The Organization of the Petroleum Exporting Countries and its allies, collectively known as OPEC+, approved the substantial production increase, marking the completion of reversing the cuts announced previously. Industry experts interpret this move as a strategic play to reclaim market share from U.S. shale producers and non-cartel countries.

In addition to the production boost, OPEC+ deliberated on potentially curbing 1.66 million barrels per day of output. However, the signals for approval on this proposal remained unclear.

Market Pressures

Despite the oil market enjoying three consecutive weeks of gains prior to this development, several factors are exerting downward pressure on prices:

  1. Oversupply Concerns: The significant production increase has reignited worries about potential oversupply in the market.
  2. Economic Uncertainty: Weaker U.S. jobs data has raised concerns about economic growth, potentially impacting oil demand.

Geopolitical Landscape

The oil market continues to operate against a backdrop of geopolitical tensions, particularly the ongoing conflict between Russia and Ukraine.
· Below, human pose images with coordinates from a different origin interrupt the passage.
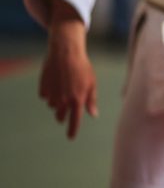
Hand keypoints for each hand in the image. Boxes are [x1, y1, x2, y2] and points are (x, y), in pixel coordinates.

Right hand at [38, 0, 97, 139]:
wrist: (66, 53)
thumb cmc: (83, 67)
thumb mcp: (92, 83)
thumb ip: (91, 100)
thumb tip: (93, 114)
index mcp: (78, 99)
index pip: (75, 121)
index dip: (72, 131)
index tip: (71, 138)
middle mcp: (64, 100)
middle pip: (60, 116)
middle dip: (63, 115)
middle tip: (67, 105)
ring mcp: (52, 95)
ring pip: (53, 106)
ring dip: (58, 101)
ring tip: (64, 86)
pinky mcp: (43, 89)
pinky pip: (46, 97)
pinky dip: (50, 92)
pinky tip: (56, 81)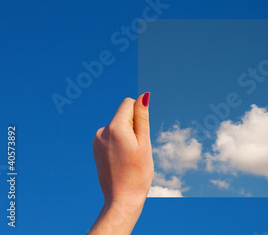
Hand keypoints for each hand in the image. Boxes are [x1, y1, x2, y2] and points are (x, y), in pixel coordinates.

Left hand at [88, 93, 153, 234]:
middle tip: (137, 150)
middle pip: (123, 115)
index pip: (128, 103)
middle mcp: (102, 131)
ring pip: (118, 126)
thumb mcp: (144, 142)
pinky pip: (111, 136)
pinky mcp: (95, 149)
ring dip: (127, 135)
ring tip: (129, 157)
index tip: (141, 135)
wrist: (122, 199)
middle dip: (133, 126)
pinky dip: (119, 143)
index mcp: (115, 128)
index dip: (139, 115)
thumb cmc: (138, 172)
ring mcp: (96, 141)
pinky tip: (122, 160)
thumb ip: (142, 117)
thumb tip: (142, 96)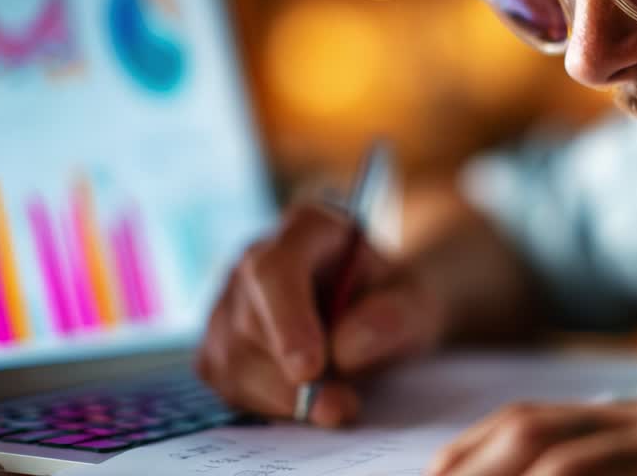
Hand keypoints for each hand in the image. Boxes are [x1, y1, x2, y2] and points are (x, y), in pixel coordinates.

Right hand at [196, 202, 444, 426]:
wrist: (376, 312)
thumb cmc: (393, 300)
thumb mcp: (417, 302)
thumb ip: (393, 317)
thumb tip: (344, 350)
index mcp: (309, 228)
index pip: (275, 270)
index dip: (287, 322)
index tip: (310, 369)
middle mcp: (256, 257)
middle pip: (248, 321)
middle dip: (290, 378)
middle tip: (341, 407)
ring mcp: (229, 299)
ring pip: (231, 358)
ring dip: (282, 397)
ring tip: (336, 404)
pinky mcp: (219, 342)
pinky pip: (227, 382)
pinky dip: (267, 405)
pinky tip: (305, 402)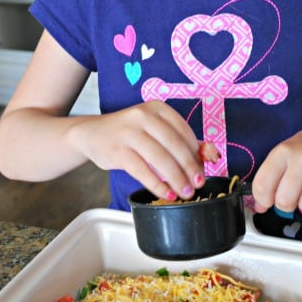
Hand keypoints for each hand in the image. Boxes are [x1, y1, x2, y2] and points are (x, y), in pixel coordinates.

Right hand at [71, 100, 204, 199]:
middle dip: (189, 168)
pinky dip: (157, 184)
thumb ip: (180, 141)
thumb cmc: (129, 133)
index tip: (203, 170)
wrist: (91, 134)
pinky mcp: (117, 150)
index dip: (196, 153)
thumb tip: (210, 156)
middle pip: (174, 145)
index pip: (184, 131)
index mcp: (157, 108)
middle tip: (198, 184)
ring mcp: (128, 132)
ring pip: (159, 158)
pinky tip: (166, 193)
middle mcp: (143, 115)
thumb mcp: (153, 130)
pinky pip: (142, 170)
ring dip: (176, 178)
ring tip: (185, 192)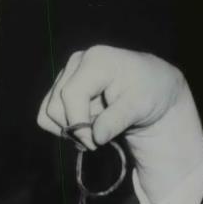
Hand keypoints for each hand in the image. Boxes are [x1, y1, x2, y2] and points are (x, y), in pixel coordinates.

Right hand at [36, 46, 202, 203]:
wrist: (154, 89)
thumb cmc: (151, 92)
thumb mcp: (142, 105)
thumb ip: (118, 119)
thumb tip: (96, 137)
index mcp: (96, 60)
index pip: (71, 95)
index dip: (79, 123)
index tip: (97, 142)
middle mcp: (77, 63)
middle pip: (55, 106)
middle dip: (76, 130)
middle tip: (99, 141)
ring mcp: (68, 74)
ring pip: (48, 113)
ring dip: (71, 130)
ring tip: (97, 133)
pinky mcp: (63, 87)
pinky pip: (49, 115)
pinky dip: (66, 127)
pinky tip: (88, 129)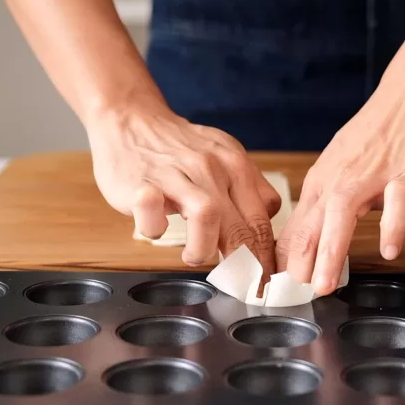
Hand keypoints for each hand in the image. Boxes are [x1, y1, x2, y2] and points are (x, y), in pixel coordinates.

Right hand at [86, 98, 280, 280]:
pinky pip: (151, 211)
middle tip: (243, 286)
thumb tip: (270, 221)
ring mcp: (176, 174)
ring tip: (194, 257)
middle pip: (241, 223)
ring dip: (204, 248)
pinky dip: (155, 228)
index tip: (267, 283)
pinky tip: (157, 229)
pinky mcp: (141, 182)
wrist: (133, 118)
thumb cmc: (181, 147)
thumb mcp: (227, 157)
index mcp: (237, 166)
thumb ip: (250, 189)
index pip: (262, 219)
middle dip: (247, 264)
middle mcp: (212, 169)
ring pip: (206, 215)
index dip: (267, 257)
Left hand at [275, 66, 404, 294]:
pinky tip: (389, 249)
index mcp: (325, 180)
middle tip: (295, 296)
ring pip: (345, 213)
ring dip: (332, 250)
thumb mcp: (345, 166)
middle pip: (315, 223)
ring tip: (326, 283)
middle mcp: (343, 178)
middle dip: (302, 262)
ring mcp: (375, 176)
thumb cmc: (383, 133)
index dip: (289, 260)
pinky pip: (398, 203)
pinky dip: (391, 226)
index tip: (280, 290)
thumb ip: (330, 202)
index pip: (299, 227)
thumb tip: (310, 243)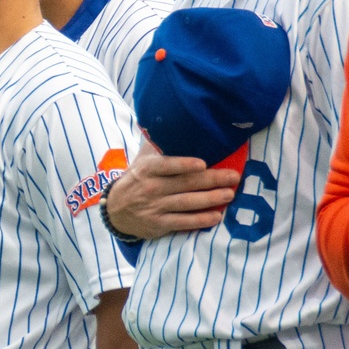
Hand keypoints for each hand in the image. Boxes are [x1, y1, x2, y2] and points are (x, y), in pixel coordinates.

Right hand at [103, 141, 240, 240]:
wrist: (115, 210)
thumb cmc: (136, 180)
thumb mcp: (141, 161)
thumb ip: (158, 146)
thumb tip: (177, 124)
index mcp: (147, 169)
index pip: (166, 166)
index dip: (184, 164)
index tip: (203, 163)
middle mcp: (151, 188)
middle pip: (185, 183)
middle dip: (211, 180)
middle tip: (233, 177)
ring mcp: (155, 207)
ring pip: (187, 203)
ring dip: (210, 199)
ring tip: (229, 194)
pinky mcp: (159, 224)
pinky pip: (183, 222)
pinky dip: (200, 220)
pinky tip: (216, 216)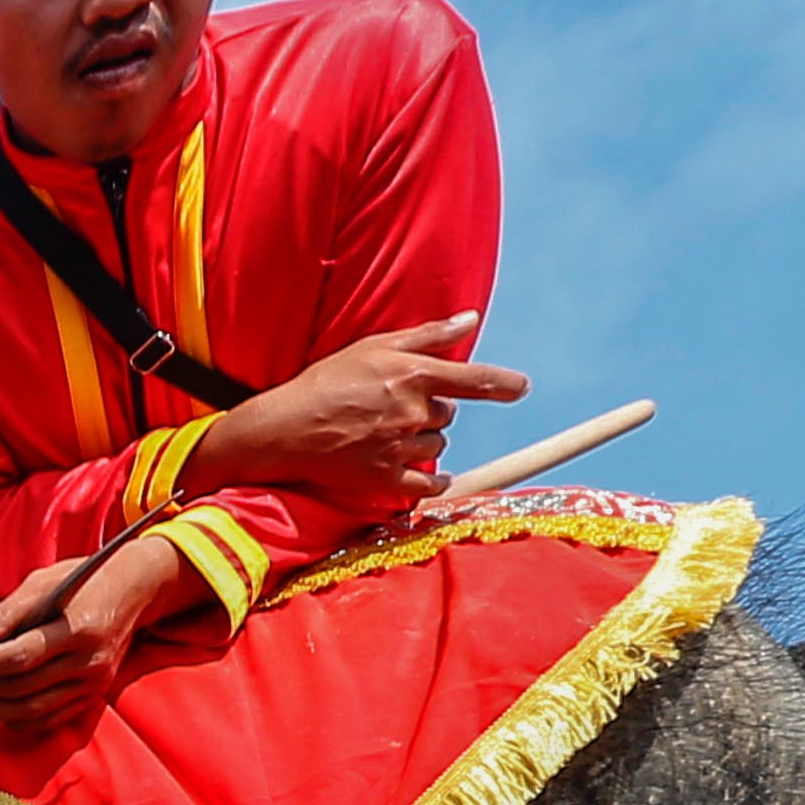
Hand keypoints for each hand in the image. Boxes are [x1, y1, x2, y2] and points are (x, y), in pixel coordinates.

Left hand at [0, 525, 193, 720]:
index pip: (20, 657)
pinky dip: (19, 720)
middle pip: (24, 687)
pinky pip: (51, 719)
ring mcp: (94, 682)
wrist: (134, 590)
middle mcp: (90, 661)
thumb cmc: (85, 580)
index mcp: (79, 628)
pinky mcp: (94, 694)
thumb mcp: (43, 582)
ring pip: (34, 710)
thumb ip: (5, 613)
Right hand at [193, 314, 529, 507]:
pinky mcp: (386, 479)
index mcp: (414, 375)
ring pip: (436, 445)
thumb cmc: (326, 381)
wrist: (284, 429)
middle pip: (448, 414)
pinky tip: (427, 478)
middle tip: (396, 408)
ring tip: (387, 434)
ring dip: (423, 440)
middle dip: (431, 411)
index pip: (474, 379)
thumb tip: (471, 319)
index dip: (503, 384)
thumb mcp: (375, 346)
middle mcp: (413, 411)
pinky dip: (432, 483)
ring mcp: (400, 447)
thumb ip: (428, 335)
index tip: (520, 387)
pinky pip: (427, 485)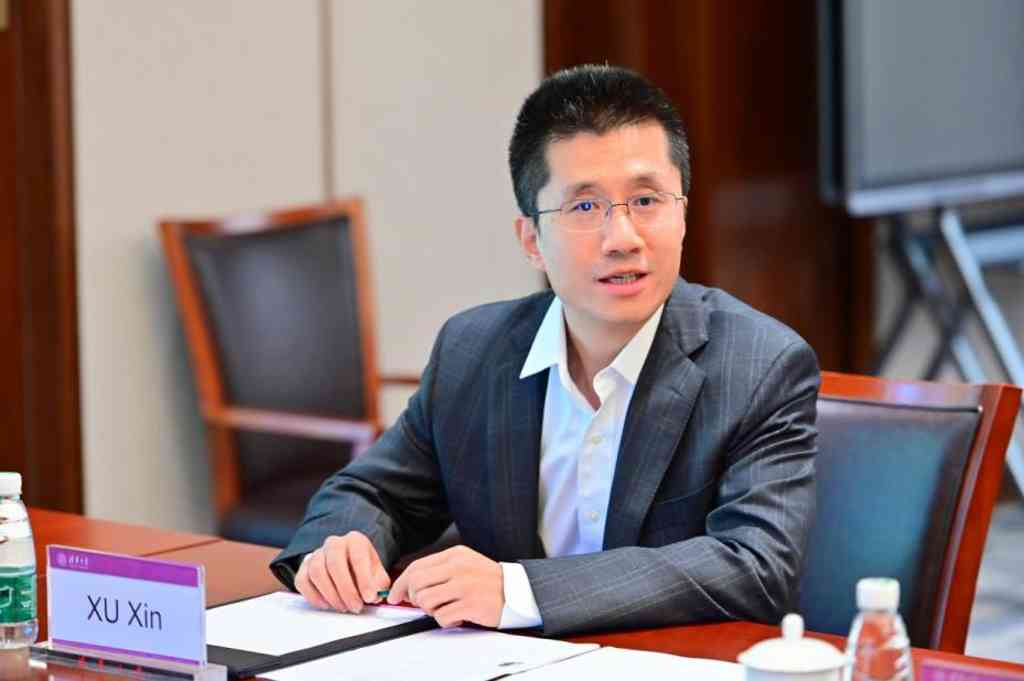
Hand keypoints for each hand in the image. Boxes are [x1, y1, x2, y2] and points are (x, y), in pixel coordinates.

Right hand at [294, 532, 390, 613]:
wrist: (346, 565)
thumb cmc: (362, 569)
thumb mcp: (377, 574)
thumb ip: (379, 583)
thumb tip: (376, 594)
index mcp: (355, 541)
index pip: (358, 557)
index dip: (364, 579)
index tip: (369, 597)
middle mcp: (334, 544)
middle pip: (335, 564)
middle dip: (346, 590)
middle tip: (355, 606)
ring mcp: (317, 554)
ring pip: (317, 572)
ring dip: (331, 595)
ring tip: (343, 607)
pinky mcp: (304, 568)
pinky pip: (302, 581)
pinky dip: (314, 596)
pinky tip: (327, 605)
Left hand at [388, 545, 503, 627]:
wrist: (517, 591)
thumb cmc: (488, 581)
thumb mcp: (464, 564)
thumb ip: (439, 570)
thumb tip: (410, 584)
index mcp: (455, 555)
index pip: (416, 567)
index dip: (401, 583)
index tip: (395, 595)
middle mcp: (458, 567)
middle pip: (416, 583)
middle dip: (413, 598)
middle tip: (423, 604)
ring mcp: (464, 585)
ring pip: (425, 601)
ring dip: (430, 610)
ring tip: (445, 609)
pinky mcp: (470, 604)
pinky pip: (441, 617)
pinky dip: (445, 620)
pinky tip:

The United States has threatened severe economic sanctions if the war persists, adding another layer of uncertainty to the global oil outlook.

Market Outlook

As the market digests the OPEC+ decision and navigates through economic uncertainties, oil prices may face continued volatility. Traders and analysts will be closely monitoring the implementation of the production increase and its impact on global supply-demand dynamics in the coming weeks.